• [PASSAGE EXTRAIT]
+ + + +
À vous écouter, on croirait que vous avez eu une révélation, sur le caractère prioritaire de l’éducation nationale. Mais est-ce vraiment un éveil, ou bien un leurre ?
Vous annoncez une hausse de 2,8 %. Or, lorsque l’on soustrait l’évolution des rémunérations et des pensions, ainsi que les mesures acquises en 2003 (1,7 %) et reportées en 2004, et enfin le financement des postes d’assistants d’éducation, maintenant dans votre budget, il ne reste rien pour les mesures nouvelles !
Monsieur Ferry, vous avez qualifié votre budget 2004 de « meilleur du siècle ». C’est en réalité un budget de régression (M. Carrère approuve), qui se traduit par de lourdes pertes d’effectifs. Les enseignants, professeurs et stagiaires ne seront pas les seuls à en pâtir : les personnels administratifs et d’encadrement sont aussi concernés. Les M.I.-S.E. et les aides éducateurs ne seront pas tous remplacés par les nouveaux assistants d’éducation, dont le statut aggrave la précarité des étudiants. Réduire ainsi le nombre d’adultes dans les établissements, quand s’accroissent les effectifs d’élèves, est incohérent par rapport à la phraséologie gouvernementale sur la citoyenneté ou l’incivilité, et ce n’est évidemment pas ainsi que vous favoriserez la scolarisation des enfants de moins de 3 ans.
Les bourses diminuent fortement dans le second degré, alors que la dégradation de la situation économique précipite un nombre croissant de familles dans le besoin.
La jeunesse est sacrifiée sur l’autel de la rationalisation comptable : sa part dans le budget baisse de 4 %, fragilisant aussi bien l’emploi que l’encadrement des réseaux associatifs. Après la baisse de 5 % en 2003, il est évident que la jeunesse, l’éducation populaire et la vie associative restent à l’écart de vos priorités ! Les postes Fonjep sont victimes de ce recul. Après le gel, en 2003, de cent postes et la baisse de la prise en charge par l’État - à hauteur de 150 euros par poste - on peut craindre le gel de 450 autres, malgré l’annonce de quarante créations.
+ + + +
• [DONNÉES FOURNIES]

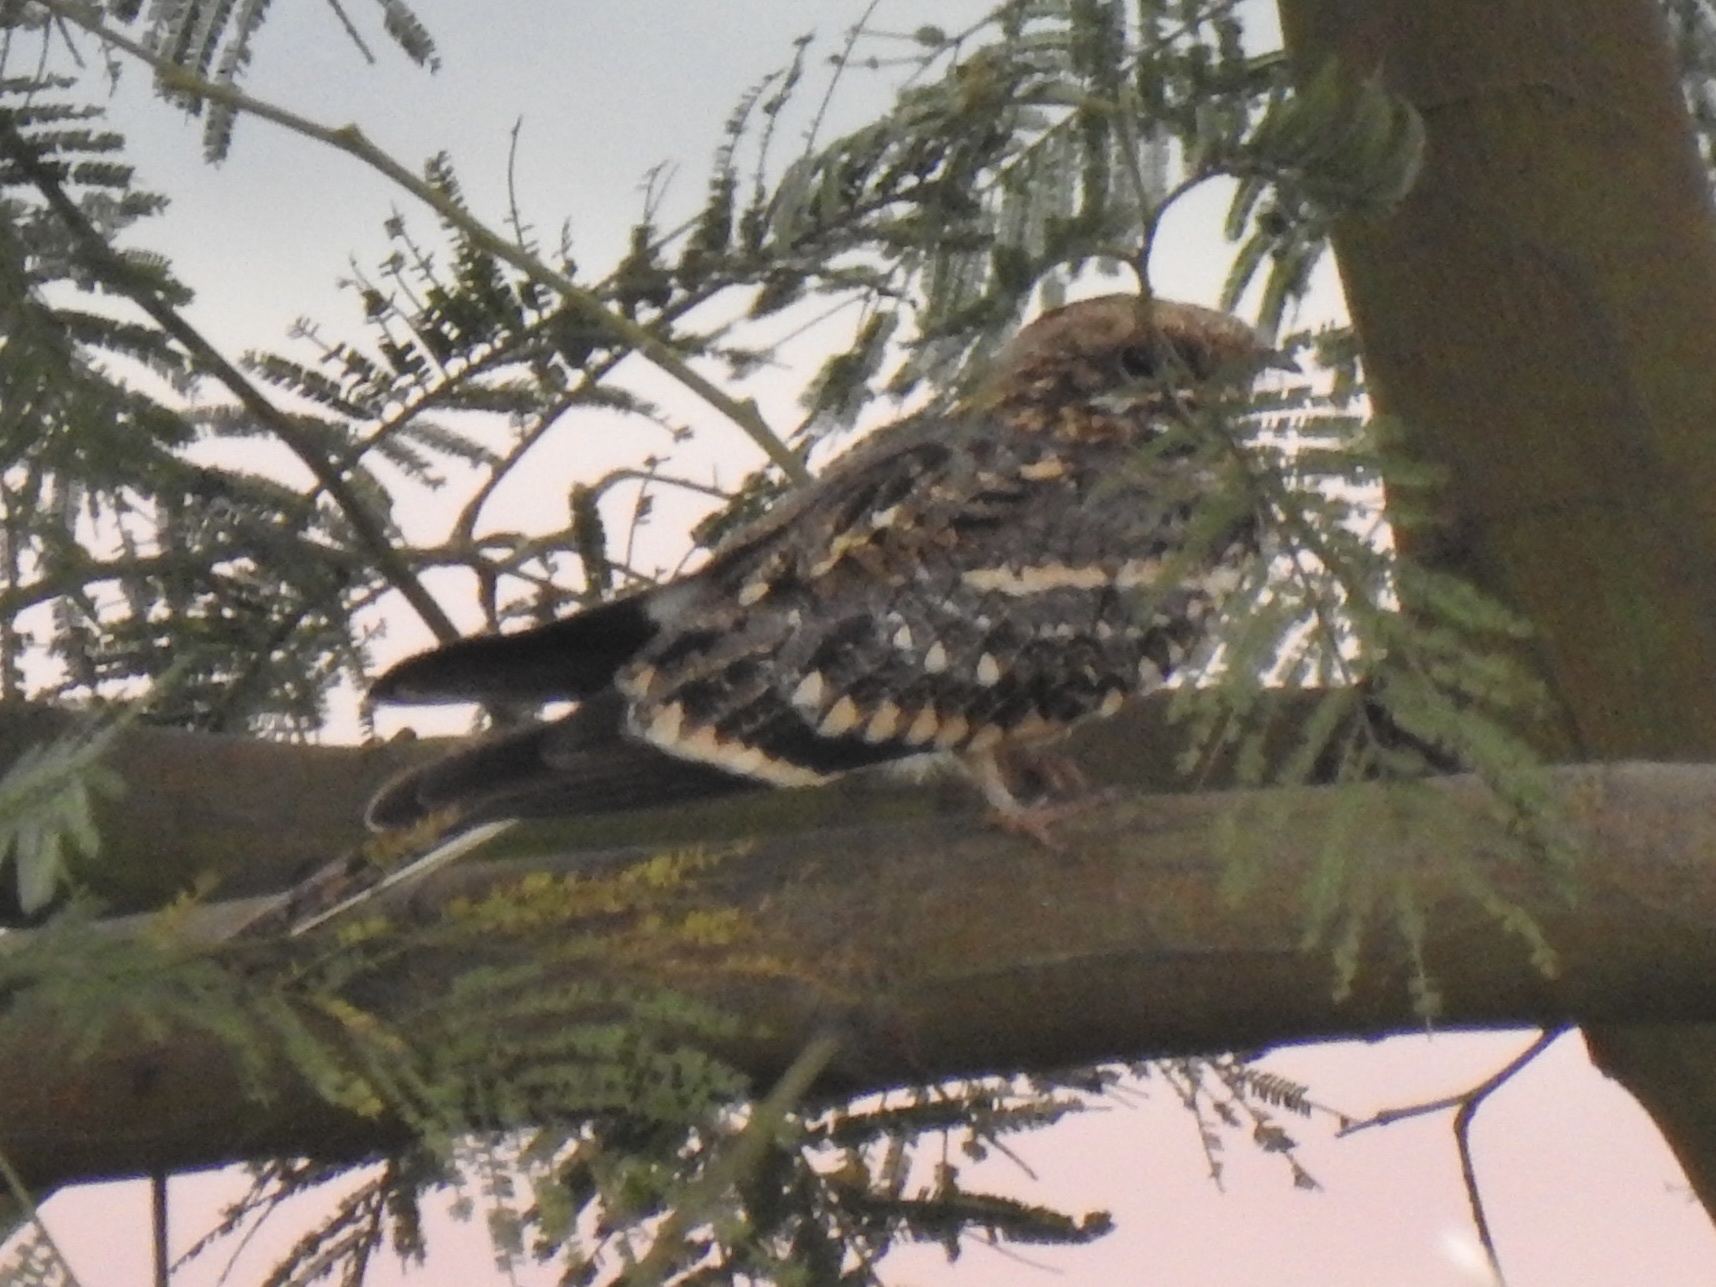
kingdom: Animalia
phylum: Chordata
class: Aves
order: Caprimulgiformes
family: Caprimulgidae
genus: Caprimulgus
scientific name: Caprimulgus fossii
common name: Square-tailed nightjar
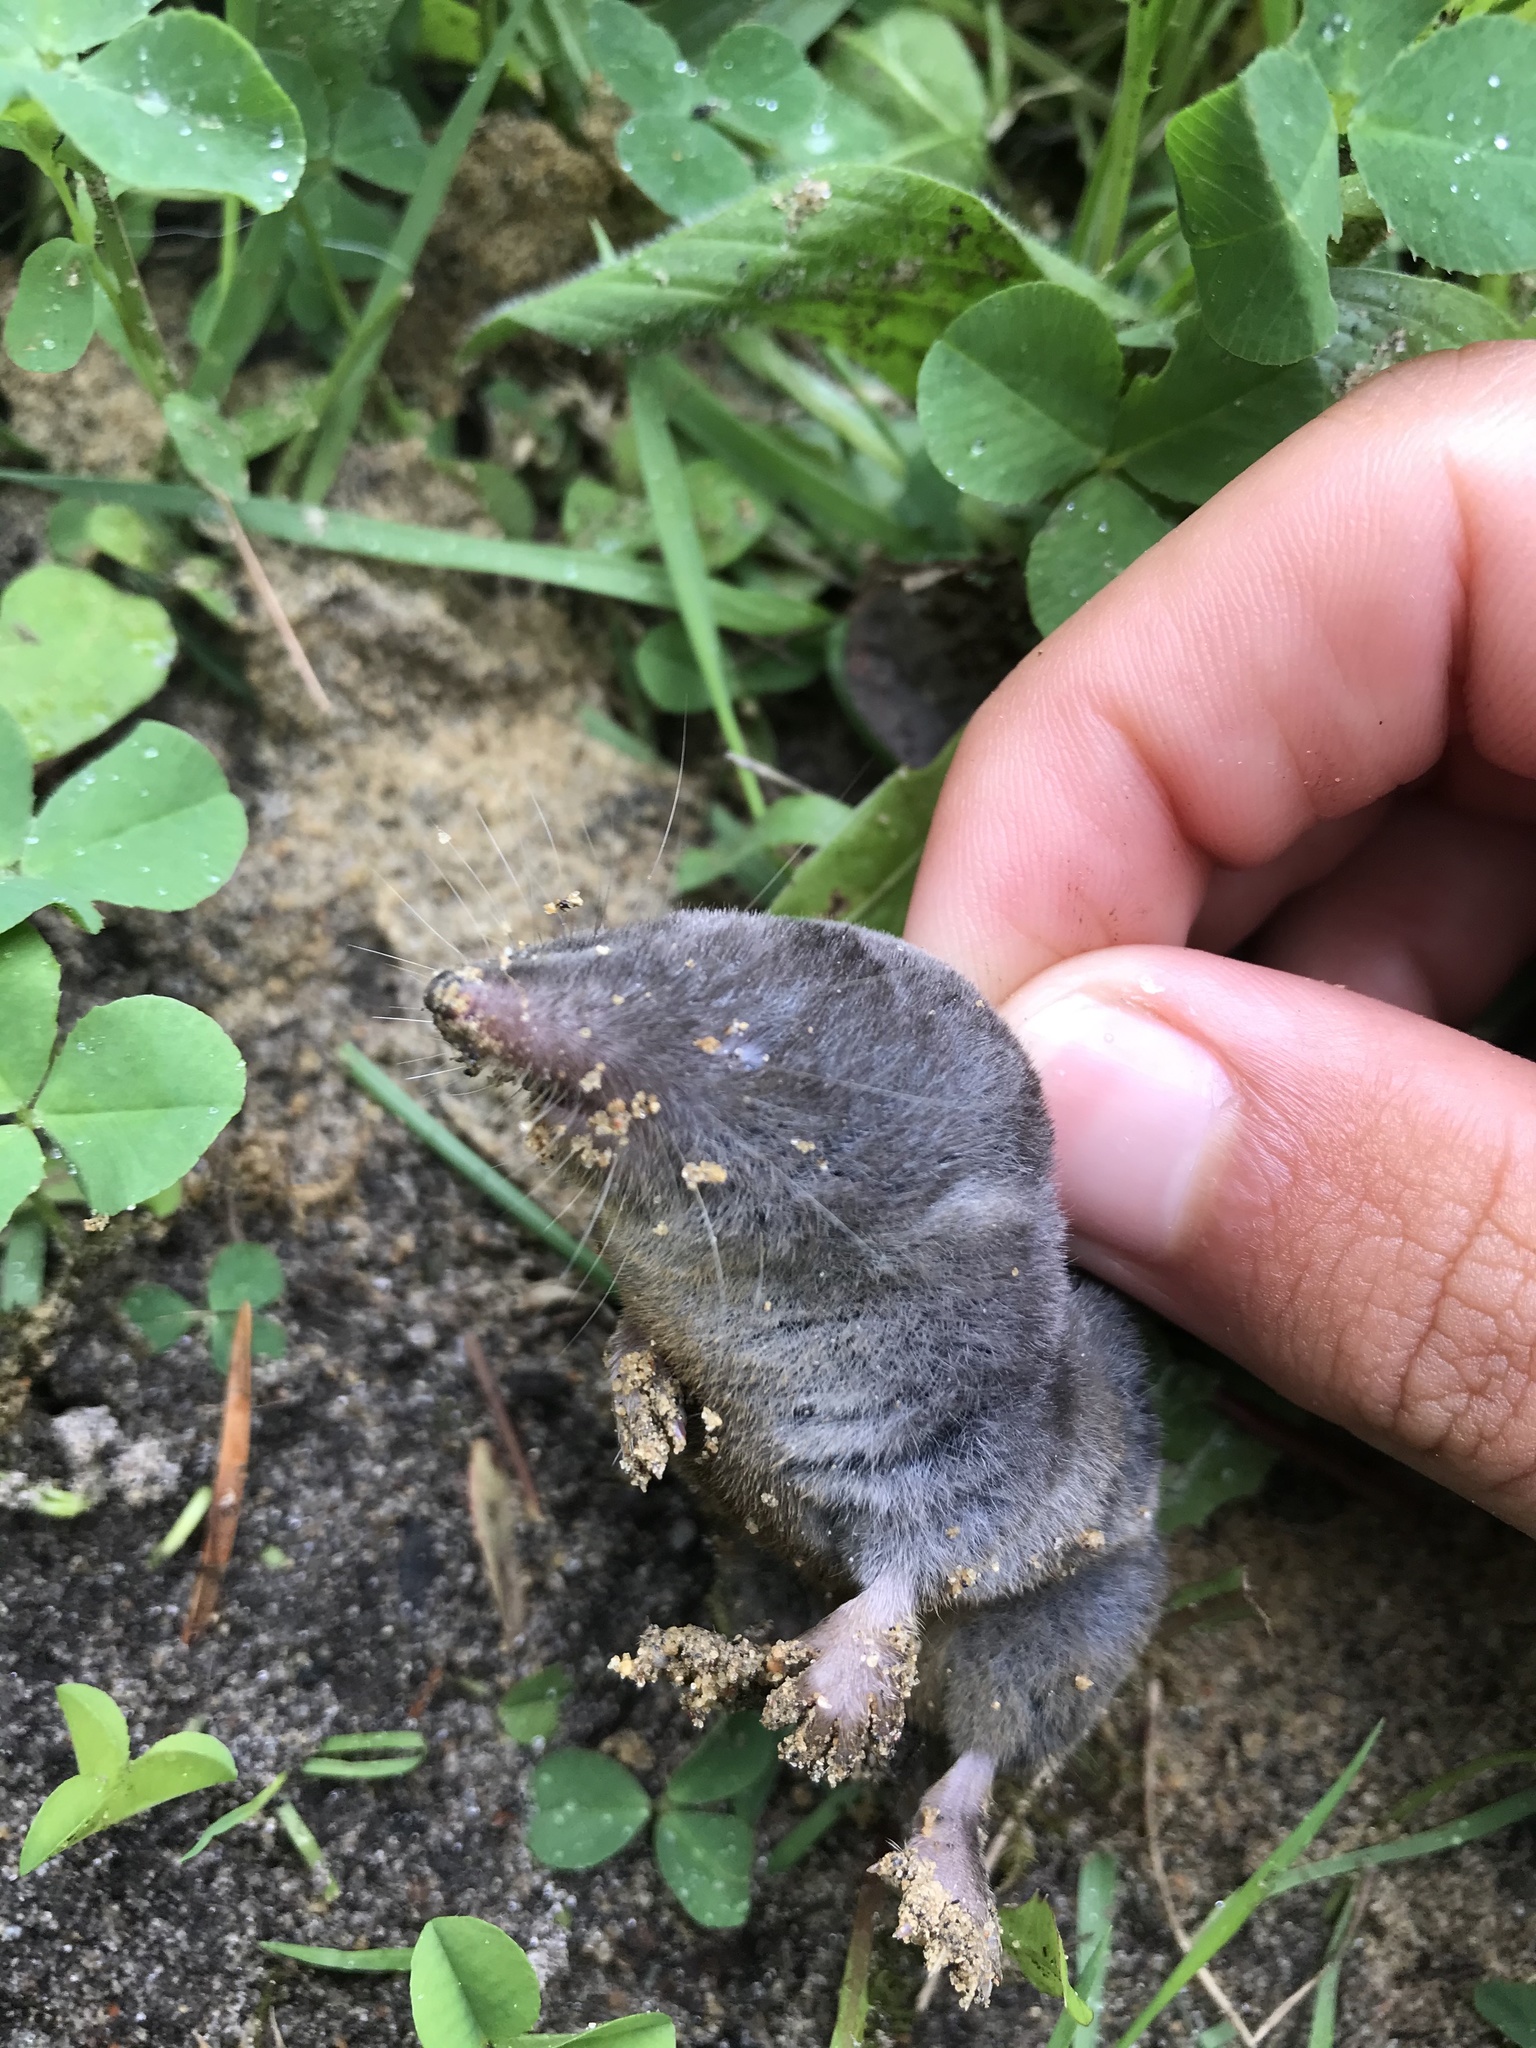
+ + + +
• [CONSIGNE A] D'après le passage, de combien la part de la jeunesse dans le budget baisse-t-elle ?
• [CONSIGNE B] Énumérez tout ce que le passage soustrait de la hausse annoncée de 2,8 %.
Les entrées n'interviennent en rien ici.

• [CORRIGÉ COMPLET A] Elle baisse de 4 %.

• [CORRIGÉ COMPLET B]
- l'évolution des rémunérations
- l'évolution des pensions
- les mesures acquises en 2003 (1,7 %) et reportées en 2004
- le financement des postes d'assistants d'éducation